Cal looked about him, and saw that the room was a shattered wreck of what had once been a laboratory, the walls chiseled out of bare rock. It was what it had always been, at least since the Change, at least in reality.

“Christina…?” Cal croaked out worriedly, and his sister floated up to him. Still a flare, not human, but thankfully, not harmed. In her glow, Cal could make out Inigo and Howard Russo huddled concernedly about him, still grunters, as well. Colleen stood close on, Enid and Shango silent and watchful alongside, Papa Sky and Mama Diamond there, too.

“Man, you sure know how to throw a party,” said a voice behind him.

Cal turned and-even though he knew the man was generally leery of human contact-hugged Goldie until he nearly turned blue.

The shadow warriors and their horses were gone, May explained, fled back to the Spirit Realm. But then she led Cal to where Doc Lysenko stood ministering to Fred Wishart and Agnes Wu and the other Source Project scientists, human again, who sat blinking and moving like sleepers gone far from the world, awakening at last from unquiet dreams.

Of Marcus Sanrio, there was no sign.

“What about the flares?” Cal asked.

May led him through the Hall of Records to the staircase beneath the watchful, ruined heads of Mount Rushmore.

In the autopsy room at Atherton, beside the ravaged body of one that was not Ely Stern, Doc had told Cal that the dragons, and the grunters and the flares, were not inhuman, but rather alternate humans….

Pray to see what’s real, Mr. Griffin….

Humans, all of them, in all their forms, in the world as it truly was.

From his vantage point high atop the Black Hills, which had been called He Sapa since time out of mind, peering over the Badlands as they lay timeless under a rising sun and a cloud-wracked sky, Cal had to admit that the glow of the multitude, flying home to all four corners of the land, was spectacular indeed.

FIFTY-NINE

OLD MAN WAITING

In these recent days of miracles and wonders, Garrett Lambert had seen some freaky things, truth to tell and no fish story, my man.

But it went without saying that the cobwebby dude sitting on the bench by the dead old train depot was right up there with the contenders.

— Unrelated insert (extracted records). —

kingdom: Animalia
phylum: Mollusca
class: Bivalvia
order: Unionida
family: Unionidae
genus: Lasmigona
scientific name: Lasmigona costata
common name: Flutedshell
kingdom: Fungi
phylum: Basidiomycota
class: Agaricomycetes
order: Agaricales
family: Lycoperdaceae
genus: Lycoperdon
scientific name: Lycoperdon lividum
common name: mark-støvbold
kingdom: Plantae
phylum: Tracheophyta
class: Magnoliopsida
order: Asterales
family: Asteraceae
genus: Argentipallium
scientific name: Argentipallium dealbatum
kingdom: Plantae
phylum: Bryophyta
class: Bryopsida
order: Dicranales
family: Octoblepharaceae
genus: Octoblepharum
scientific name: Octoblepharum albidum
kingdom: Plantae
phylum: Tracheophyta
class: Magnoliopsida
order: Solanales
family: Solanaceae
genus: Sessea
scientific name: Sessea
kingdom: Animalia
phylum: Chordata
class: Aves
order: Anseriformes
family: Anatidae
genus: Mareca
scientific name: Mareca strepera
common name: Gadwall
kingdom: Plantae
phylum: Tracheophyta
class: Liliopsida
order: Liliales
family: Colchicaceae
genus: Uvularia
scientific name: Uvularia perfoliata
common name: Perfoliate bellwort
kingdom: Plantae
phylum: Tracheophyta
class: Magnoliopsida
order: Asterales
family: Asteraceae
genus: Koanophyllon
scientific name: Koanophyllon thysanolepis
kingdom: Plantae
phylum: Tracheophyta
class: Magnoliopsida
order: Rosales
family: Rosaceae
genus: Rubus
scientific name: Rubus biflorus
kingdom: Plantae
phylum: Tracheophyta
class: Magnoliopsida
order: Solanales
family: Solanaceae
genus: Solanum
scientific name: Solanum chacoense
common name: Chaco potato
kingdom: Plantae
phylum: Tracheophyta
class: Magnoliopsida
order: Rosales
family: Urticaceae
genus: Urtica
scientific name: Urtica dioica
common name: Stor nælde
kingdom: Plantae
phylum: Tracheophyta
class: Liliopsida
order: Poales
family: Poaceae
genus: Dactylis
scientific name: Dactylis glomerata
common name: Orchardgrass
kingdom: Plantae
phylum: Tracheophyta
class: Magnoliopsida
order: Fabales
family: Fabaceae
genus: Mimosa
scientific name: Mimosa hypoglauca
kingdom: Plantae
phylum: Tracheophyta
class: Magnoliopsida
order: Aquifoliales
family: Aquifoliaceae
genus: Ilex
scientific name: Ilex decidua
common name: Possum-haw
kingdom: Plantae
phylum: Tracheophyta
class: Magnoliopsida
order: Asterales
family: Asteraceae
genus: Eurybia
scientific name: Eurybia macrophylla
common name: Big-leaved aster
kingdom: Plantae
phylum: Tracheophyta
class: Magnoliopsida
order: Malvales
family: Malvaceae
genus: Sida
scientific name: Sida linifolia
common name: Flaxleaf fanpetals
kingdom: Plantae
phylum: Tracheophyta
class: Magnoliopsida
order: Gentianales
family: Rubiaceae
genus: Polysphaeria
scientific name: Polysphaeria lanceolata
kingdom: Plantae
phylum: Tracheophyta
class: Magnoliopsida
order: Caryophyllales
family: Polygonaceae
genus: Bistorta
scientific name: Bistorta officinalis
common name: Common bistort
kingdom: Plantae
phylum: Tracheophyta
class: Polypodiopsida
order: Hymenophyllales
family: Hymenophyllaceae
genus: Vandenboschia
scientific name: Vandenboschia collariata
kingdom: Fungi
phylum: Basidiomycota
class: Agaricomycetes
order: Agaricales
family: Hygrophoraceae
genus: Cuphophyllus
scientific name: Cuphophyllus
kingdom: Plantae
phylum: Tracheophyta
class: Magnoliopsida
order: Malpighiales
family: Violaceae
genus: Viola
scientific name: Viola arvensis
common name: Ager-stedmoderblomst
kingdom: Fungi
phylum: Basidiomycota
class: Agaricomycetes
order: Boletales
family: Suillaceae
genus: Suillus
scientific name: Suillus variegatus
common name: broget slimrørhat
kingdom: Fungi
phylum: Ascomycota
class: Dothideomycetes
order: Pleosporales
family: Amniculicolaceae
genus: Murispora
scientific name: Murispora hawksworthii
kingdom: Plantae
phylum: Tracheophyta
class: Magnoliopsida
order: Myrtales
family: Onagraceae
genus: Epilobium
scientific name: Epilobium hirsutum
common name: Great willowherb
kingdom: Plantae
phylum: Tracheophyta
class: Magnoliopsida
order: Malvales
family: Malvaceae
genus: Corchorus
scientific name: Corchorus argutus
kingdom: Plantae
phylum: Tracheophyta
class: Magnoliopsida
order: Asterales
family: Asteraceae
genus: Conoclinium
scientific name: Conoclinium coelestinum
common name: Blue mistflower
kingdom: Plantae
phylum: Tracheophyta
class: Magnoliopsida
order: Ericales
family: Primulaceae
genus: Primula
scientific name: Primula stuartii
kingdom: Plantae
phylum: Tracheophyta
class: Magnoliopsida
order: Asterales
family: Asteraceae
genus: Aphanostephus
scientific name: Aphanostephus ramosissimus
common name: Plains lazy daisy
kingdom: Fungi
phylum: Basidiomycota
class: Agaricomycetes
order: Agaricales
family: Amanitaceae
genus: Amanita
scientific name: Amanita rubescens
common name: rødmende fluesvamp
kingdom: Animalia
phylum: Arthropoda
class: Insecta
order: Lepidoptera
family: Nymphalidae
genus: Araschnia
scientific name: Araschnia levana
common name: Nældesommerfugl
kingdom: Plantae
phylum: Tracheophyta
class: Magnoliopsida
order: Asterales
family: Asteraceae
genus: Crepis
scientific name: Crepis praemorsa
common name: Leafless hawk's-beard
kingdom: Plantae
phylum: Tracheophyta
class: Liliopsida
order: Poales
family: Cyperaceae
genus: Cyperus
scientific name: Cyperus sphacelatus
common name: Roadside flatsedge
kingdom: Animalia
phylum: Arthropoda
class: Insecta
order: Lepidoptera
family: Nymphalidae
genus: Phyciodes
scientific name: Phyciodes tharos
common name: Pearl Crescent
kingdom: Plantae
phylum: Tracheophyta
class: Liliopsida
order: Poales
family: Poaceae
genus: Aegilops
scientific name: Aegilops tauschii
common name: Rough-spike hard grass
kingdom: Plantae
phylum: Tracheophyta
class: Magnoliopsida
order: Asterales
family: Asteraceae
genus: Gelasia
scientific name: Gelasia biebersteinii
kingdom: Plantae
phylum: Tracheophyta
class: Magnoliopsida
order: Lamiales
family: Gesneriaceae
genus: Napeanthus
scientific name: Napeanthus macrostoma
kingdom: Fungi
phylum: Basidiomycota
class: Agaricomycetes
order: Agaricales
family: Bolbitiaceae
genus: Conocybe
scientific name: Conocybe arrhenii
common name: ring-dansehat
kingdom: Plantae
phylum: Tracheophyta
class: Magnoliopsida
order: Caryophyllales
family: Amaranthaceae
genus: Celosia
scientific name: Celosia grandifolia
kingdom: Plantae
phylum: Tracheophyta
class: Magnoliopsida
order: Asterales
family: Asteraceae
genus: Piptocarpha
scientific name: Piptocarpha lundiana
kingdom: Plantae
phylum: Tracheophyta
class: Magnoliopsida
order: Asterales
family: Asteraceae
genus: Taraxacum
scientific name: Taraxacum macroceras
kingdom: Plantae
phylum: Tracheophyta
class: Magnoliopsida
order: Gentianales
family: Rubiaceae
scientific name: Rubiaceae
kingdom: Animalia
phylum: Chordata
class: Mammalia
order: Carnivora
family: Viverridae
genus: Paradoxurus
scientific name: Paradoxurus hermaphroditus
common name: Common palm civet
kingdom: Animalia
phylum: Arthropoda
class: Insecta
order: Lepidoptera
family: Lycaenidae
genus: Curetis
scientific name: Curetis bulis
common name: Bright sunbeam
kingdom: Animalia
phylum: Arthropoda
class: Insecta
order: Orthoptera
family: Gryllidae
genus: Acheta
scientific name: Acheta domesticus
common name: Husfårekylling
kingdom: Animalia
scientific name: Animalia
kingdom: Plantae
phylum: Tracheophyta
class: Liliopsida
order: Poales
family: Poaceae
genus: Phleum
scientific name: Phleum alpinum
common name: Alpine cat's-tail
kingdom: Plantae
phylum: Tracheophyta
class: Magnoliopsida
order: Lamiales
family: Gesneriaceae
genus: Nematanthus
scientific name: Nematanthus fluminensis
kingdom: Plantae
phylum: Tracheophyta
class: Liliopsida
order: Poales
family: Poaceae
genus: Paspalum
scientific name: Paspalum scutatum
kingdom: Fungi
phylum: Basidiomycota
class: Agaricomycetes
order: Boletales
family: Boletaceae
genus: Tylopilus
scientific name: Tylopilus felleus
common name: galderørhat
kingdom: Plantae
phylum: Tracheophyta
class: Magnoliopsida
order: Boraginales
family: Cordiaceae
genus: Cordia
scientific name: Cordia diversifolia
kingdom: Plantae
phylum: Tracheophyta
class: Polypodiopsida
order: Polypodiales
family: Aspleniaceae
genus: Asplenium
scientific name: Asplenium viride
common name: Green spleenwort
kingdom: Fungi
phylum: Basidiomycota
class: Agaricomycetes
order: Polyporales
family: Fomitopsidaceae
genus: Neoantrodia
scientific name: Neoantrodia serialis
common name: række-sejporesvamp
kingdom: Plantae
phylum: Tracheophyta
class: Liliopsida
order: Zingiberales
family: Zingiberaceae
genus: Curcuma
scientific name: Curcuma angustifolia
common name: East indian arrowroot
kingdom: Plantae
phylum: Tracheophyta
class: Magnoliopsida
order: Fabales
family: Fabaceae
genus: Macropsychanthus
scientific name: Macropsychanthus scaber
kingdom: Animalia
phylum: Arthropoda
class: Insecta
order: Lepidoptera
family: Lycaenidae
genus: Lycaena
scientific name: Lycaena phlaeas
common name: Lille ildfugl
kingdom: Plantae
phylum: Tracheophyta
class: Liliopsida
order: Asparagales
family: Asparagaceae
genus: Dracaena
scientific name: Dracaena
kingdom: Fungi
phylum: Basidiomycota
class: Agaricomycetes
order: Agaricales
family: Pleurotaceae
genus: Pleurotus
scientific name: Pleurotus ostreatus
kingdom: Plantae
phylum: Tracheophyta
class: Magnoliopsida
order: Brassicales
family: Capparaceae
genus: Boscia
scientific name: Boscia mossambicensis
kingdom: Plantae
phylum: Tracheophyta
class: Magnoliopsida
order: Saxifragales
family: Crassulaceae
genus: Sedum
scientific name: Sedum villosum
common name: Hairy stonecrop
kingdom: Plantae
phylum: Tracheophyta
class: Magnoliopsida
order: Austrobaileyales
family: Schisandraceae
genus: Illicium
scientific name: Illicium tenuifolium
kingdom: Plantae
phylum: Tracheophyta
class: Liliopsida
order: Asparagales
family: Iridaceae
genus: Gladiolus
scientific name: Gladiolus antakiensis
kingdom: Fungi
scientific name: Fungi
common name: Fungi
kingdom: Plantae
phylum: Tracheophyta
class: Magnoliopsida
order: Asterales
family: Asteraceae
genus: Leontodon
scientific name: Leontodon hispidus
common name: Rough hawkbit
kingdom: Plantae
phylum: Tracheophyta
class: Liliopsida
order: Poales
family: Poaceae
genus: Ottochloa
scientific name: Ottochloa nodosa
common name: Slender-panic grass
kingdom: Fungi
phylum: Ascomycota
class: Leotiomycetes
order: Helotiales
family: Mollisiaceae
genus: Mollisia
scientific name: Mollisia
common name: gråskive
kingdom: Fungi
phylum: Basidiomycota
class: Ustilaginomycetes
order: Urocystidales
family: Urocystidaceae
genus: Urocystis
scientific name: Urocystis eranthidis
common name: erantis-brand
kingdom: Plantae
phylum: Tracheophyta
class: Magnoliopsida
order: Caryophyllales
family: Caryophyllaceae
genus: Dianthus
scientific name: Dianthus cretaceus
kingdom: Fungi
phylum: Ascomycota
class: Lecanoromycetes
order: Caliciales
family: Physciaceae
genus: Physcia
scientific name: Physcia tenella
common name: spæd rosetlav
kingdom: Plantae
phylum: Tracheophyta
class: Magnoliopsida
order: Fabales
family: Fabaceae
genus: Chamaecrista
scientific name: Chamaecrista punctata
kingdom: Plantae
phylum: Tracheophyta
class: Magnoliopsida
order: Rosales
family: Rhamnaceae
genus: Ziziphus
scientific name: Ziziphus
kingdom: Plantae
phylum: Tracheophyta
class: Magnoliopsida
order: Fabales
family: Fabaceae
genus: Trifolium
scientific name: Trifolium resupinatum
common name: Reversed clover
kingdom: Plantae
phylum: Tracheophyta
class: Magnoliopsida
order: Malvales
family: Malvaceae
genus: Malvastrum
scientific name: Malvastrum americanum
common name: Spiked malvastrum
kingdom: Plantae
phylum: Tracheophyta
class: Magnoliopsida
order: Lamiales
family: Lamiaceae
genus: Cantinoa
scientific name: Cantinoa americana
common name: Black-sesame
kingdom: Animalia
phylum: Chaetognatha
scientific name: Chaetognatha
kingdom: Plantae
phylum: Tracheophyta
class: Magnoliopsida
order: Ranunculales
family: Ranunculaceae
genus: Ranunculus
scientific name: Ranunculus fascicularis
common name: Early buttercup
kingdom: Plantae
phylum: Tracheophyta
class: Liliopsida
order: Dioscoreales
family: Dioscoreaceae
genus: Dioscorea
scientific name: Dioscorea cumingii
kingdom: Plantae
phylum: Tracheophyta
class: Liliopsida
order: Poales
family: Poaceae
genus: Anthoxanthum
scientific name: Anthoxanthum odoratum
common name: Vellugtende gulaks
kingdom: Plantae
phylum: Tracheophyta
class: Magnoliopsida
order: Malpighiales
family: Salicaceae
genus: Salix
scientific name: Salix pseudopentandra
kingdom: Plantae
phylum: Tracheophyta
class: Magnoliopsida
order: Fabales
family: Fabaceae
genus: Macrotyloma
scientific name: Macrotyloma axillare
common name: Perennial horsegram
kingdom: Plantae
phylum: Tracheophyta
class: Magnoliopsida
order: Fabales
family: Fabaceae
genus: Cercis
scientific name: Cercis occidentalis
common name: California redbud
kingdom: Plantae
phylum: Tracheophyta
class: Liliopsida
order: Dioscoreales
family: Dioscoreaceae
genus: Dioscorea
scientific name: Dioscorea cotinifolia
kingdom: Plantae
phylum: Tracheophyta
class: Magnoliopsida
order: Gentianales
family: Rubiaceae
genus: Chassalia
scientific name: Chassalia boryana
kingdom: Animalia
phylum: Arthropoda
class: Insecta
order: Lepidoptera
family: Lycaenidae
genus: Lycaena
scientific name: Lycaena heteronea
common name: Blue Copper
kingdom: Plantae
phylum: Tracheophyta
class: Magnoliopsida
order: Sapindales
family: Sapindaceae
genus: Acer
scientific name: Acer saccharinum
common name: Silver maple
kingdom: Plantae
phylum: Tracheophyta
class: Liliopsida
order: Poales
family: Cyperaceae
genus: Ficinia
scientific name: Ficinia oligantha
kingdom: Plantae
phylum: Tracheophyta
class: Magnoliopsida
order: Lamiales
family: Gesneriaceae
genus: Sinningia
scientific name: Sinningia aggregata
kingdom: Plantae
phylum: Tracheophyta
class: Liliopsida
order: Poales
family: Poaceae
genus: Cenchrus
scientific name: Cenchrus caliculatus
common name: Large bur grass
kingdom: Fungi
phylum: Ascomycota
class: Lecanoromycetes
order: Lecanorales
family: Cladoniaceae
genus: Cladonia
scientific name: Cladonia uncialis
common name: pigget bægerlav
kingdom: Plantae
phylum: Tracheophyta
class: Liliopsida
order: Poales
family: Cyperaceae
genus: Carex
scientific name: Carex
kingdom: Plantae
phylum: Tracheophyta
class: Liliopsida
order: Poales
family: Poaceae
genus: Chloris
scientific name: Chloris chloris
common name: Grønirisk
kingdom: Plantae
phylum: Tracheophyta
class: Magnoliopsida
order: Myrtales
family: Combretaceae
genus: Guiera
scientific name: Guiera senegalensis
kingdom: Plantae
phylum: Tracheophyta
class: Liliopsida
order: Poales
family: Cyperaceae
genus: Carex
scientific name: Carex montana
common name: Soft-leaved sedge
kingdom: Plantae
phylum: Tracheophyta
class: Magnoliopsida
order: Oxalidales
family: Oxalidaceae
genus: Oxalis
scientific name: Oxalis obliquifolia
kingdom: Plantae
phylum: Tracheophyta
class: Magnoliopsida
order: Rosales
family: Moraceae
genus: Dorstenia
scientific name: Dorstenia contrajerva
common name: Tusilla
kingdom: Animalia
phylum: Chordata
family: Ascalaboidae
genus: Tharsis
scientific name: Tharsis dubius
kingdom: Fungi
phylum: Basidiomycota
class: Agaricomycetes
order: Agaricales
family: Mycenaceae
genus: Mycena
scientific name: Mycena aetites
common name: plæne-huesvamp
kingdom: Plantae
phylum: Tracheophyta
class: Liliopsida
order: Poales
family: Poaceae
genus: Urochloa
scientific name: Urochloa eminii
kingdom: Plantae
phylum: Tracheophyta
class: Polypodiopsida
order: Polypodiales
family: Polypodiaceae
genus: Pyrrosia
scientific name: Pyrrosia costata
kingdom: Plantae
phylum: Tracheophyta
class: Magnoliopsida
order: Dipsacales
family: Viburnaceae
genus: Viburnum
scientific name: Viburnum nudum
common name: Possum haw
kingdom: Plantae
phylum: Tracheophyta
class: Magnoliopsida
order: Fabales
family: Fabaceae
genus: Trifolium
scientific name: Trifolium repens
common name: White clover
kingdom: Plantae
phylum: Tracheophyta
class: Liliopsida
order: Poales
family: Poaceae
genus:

“What’chu doin’ there, old-timer?” Garrett ambled up to him in the noonday sun only mad dogs and Englishmen would dare sashay out in. In his era, Garrett had been a pretty mad dog hisself, and once upon a time had been enough of a blueblood to pass for a Brit on a five-buck dare, if need be.

“Waiting for a train,” the old dude exhaled, his voice as silken and insubstantial as cobweb, too. His skin was pale, faded parchment locked away in a tomb, and his hair and clothes were leeched of all color, too, diseased somehow.

Garrett squinted hard at him; what with the glasses he’d misplaced in Laredo, and the four Dos Equis he’d quaffed as his morning Breakfast of Champions, he was having a hard time getting a lock on this particular member-in-good-standing of AARP. He seemed to go in and out of being, somehow; appeared MIA in the crevices and shadowy places of his face and form.